Directrice de recherche au CNRS, Catherine Wihtol de Wenden s’est spécialisée dans l’étude des migrations internationales. A rebours des tentations de repli en Europe, elle plaide pour un droit à la mobilité. Un facteur, selon elle, de régulation et de dynamisme vital pour l’avenir.
Extraits :
“L’Allemagne va accueillir 800000 demandeurs d’asile au cours de l’année 2015. C’est un message fort qui signifie que les autorités allemandes respectent le droit d’asile, une tradition nationale depuis la Loi fondamentale de 1949. (…) Auparavant, elle avait accueilli les trois quarts des réfugiés du bloc communiste ainsi que des réfugiés kurdes. On peut y voir une forme de justice que la société allemande s’est infligée pour chasser les souvenirs de l’époque nazie.”
“on constate que plus on ferme les frontières, plus on crée le trafic. La transgression devient une obsession pour toute une génération de jeunes gens du Sud frappés par un chômage de masse ou la guerre, et qui veulent bâtir un projet et envoyer de l’argent chez eux.”
“La mondialisation, aujourd’hui, c’est la fluidité. Tout circule, les marchandises, l’information, les capitaux, la culture. Au fond, les frontières n’existent plus que pour les individus. Partout, l’aspiration à la mobilité est très forte, d’où le sentiment qu’on porte atteinte aux droits de l’homme lorsqu’on l’entrave. C’est pourquoi je pense qu’il faut inverser la logique. Le principe devrait être le droit à la mobilité, ce qui obligerait les États à motiver leur décision d’imposer un visa.”
“Les stratégies de contournement [des frontières] se multiplient, malgré l’agence européenne Frontex. Les migrants ont réinventé la route de l’ex-Yougoslavie, de la Turquie à la Serbie via la Grèce et la Macédoine. Chaque fois qu’on ferme une porte, une autre s’ouvre. C’est sans fin.”
L’Express : Généraliser le droit à l’immigration, n’est-ce pas contribuer au pillage des cerveaux du Sud, comme on le craignait déjà il y a trente ans ?

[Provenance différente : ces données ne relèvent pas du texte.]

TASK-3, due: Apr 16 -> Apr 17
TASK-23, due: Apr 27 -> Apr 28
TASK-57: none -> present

“On le dit moins aujourd’hui, parce que les États du Sud savent qu’ils ne pourront pas absorber sur leurs marchés du travail tous leurs ressortissants qualifiés. Ils savent aussi qu’en exportant ces derniers, ils s’assurent des transferts de fonds. Le Maroc développe ainsi une véritable stratégie vis-à-vis de sa diaspora, qui permet de garder le lien et de recevoir de l’argent.”

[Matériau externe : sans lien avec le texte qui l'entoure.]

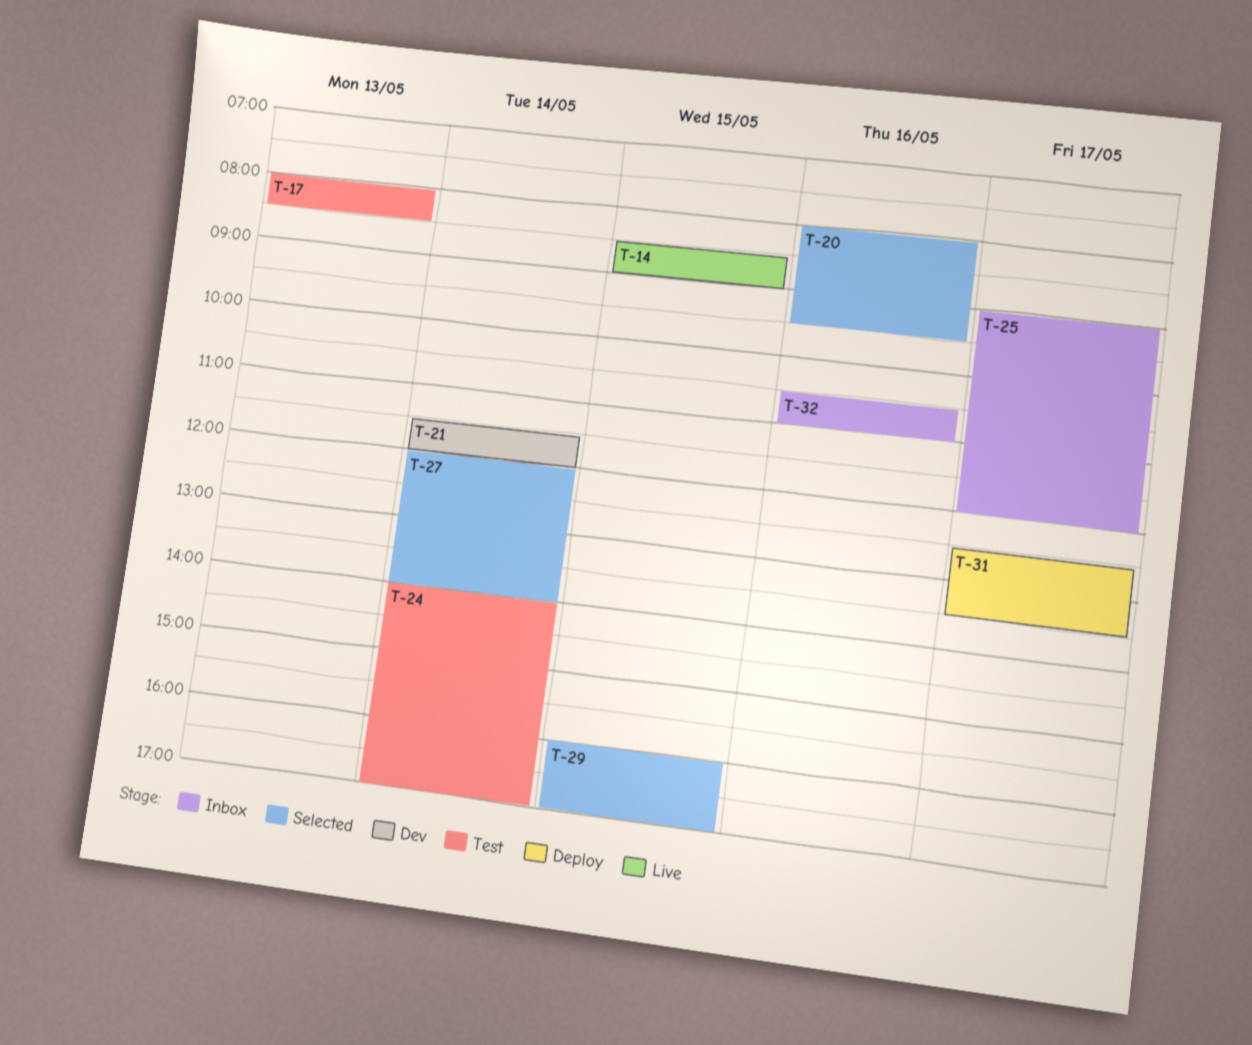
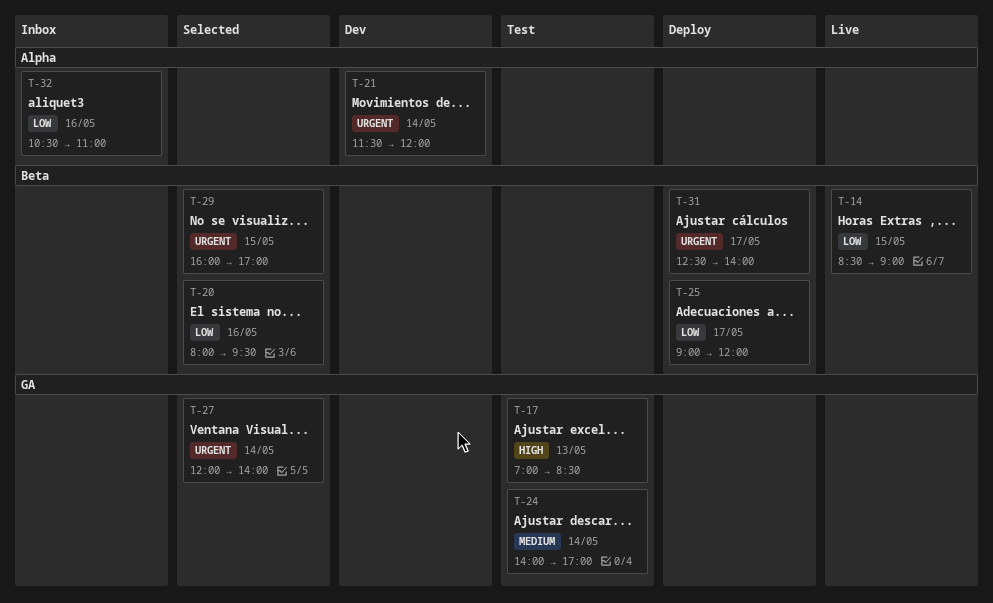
T-17, begins: 08:00 -> 07:00
T-25, status: Inbox -> Deploy
T-31, ends: 13:30 -> 14:00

“On observe que les secteurs où les migrants candidatent ne sont pas ceux qui attirent les nationaux. Regardez le bâtiment, l’agriculture, les services à la personne (qui vont se développer avec le vieillissement), la restauration… Même des postes de médecins de campagne ne sont plus pourvus, et il faut faire appel à des Roumains ou à des Bulgares.”
“Seuls les migrants eux-mêmes, pas les États, sont capables de maîtriser les migrations.”